Monty Garland-Wells

Personal information
- Full name: Herbert Montandon Garland-Wells
- Born: 14 November 1907 Brockley, London, England
- Died: 6 June 1993 (aged 85) Brighton, Sussex, England
- Batting: Right-handed
- Bowling: Right-arm medium
- Role: All-rounder

Domestic team information
- 1927–1930: Oxford University
- 1928–1939: Surrey
- FC debut: 28 May 1927 Oxford Univ. v Army
- Last FC: 31 August 1939 Surrey v Lancashire

Career statistics
| Competition | First-class |
| Matches | 190 |
| Runs scored | 6,068 |
| Batting average | 23.33 |
| 100s/50s | 4/29 |
| Top score | 128 |
| Balls bowled | 15,254 |
| Wickets | 185 |
| Bowling average | 41.17 |
| 5 wickets in innings | 2 |
| 10 wickets in match | 0 |
| Best bowling | 5/25 |
| Catches/stumpings | 141/– |
- Source: CricketArchive, 27 April 2008

= Monty Garland-Wells =

English cricketer

Herbert Montandon "Monty" Garland-Wells (14 November 1907 – 6 June 1993) was an English amateur cricketer. His first-class career, first with Oxford University and then with Surrey, lasted from 1927 until 1939, being terminated by the outbreak of World War II. He was a middle-order batsman and a bowler of medium-pace cutters. He captained Surrey in his final season. He was also a good enough footballer to play for the England amateur team in one match in 1930 as the goalkeeper. He played 11 games in the Football League for Clapton Orient. He also played for Fulham in a London Challenge Cup match in 1930 as a goalkeeper.

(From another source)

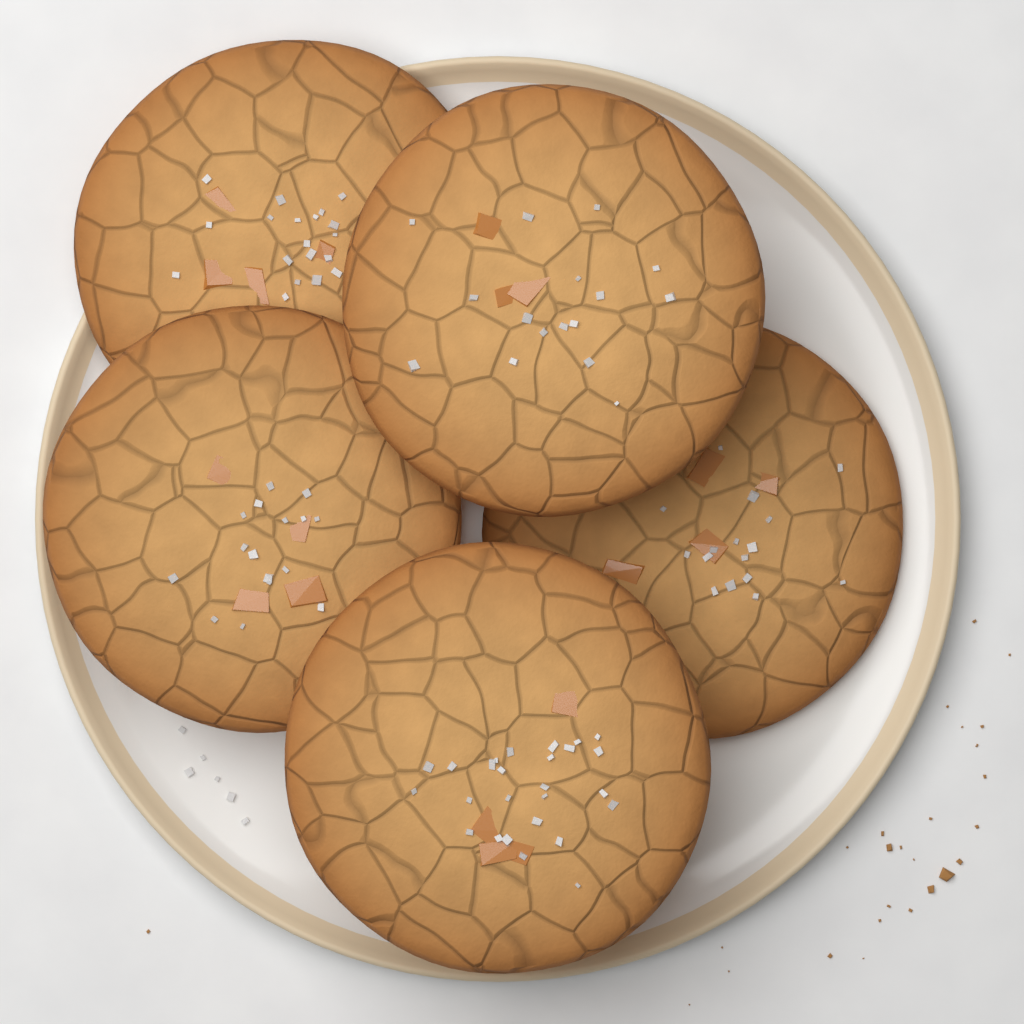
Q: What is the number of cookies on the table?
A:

He was educated at St Paul's, before going up to Pembroke College, Oxford. He was not selected to play for Oxford in the University Match against Cambridge University in 1927, but did so in 1928 (when he made 64 not out and 70), 1929 and 1930.

1928 was easily his best season with the bat. He reached one thousand runs for the only time, with 1270 at an average of 43.79. He also made two of his four centuries, including his highest score of 128.

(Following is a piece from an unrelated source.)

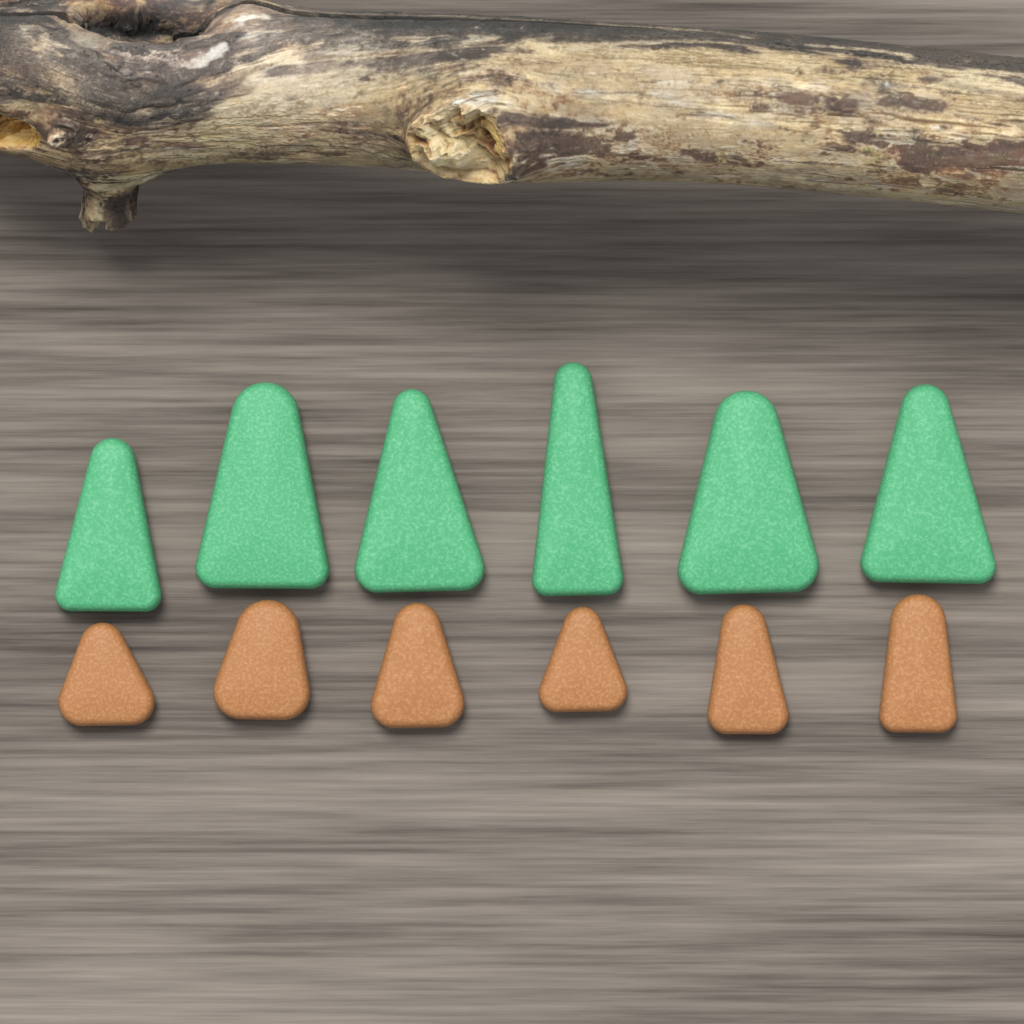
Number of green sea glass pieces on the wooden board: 6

After his university days, his batting declined. Even so, he, Errol Holmes and Freddie Brown, three amateurs of aggressive intent who often followed one another in the batting order, were referred to at Surrey as the "Biff-Bang Boys". His most memorable moment with the ball was to bowl Don Bradman for 32 in 1930 when he was en route to his thousand runs in May.

Under his captaincy in 1939, Surrey made an excellent start, but then faded to finish eighth, having been third the previous season. Nevertheless, his Wisden obituary is complimentary about his leadership. He is described as displaying "a touch of unorthodoxy in the tradition of Percy Fender". He was liked by the professional players, showing no sign of any amateur aloofness. According to David Lemmon, he wrote: "For myself, I loved every moment of 1939 and other years when I played for Surrey."

At the end of the season, the war began, and his career as a solicitor prevented him from resuming in 1946. Thereafter his main sports were golf and bowls.

According to Wisden:During the war his name was informally used as a code word in North Africa: Garland-Wells = Monty = Montgomery. This was more impenetrable to the Germans than the most complicated cipher.